South Africa’s unemployment rate unexpectedly declined for a second consecutive quarter, even as flooding devastated a major transportation hub and electricity outages intensified.
The jobless rate decreased to 33.9% in the three months through June from 34.5% in the previous quarter, Statistics South Africa said Tuesday in a report released in the capital, Pretoria. The median estimate in a Bloomberg survey of five economists was 35%.
The rate is still the highest on a list of 82 countries and the eurozone monitored by Bloomberg.
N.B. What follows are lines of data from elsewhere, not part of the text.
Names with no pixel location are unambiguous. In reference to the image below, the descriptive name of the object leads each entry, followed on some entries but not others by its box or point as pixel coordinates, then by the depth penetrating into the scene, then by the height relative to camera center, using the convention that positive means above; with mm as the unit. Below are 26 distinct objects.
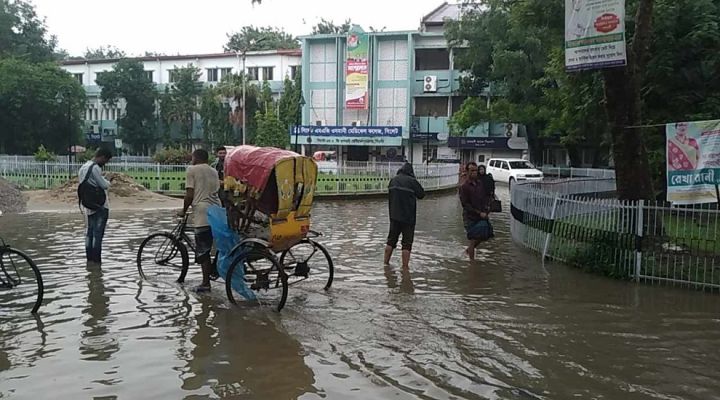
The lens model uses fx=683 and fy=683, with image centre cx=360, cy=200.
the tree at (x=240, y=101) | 56562 +4229
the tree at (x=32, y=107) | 49469 +3114
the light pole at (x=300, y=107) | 49922 +3654
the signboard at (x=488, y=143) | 49562 +928
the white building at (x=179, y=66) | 61594 +7648
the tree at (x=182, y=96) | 61250 +5029
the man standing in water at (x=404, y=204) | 10547 -768
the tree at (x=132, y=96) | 61531 +4989
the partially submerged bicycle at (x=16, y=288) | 7578 -1725
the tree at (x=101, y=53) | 85500 +12343
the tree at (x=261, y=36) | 77625 +13619
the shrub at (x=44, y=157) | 32938 -363
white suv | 37375 -797
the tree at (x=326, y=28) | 71188 +13106
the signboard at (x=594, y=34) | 10409 +1923
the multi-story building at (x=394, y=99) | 50688 +4210
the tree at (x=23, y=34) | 58250 +10156
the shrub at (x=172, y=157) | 35188 -314
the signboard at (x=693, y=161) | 9578 -44
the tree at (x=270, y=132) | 48062 +1447
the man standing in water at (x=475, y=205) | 11422 -830
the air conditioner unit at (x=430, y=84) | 50500 +5221
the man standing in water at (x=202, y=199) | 8508 -588
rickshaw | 8016 -766
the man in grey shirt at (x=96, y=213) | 10258 -964
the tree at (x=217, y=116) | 57875 +3054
The International Monetary Fund projects South Africa’s unemployment rate will reach 35.2% this year, the highest in the world, though data for some countries is unavailable.
The social services, finance and trade sectors were among the biggest drivers of job growth during the quarter.
Unemployment according to the expanded definition stood at 44.1%, compared with 45.5% in th prior quarter, meaning almost half of the people who were available to work weren’t looking for a job.
The official jobless rate in Africa’s most industrialized economy has exceeded 20% for at least two decades. That’s largely due to sluggish economic growth, strict labour laws and bureaucratic hurdles that have weighed on the ability of local companies to hire additional workers.
Analysts also cite an education system that doesn’t provide adequate skills and apartheid-era spatial planning that makes it difficult for job seekers to enter and remain in the formal workforce.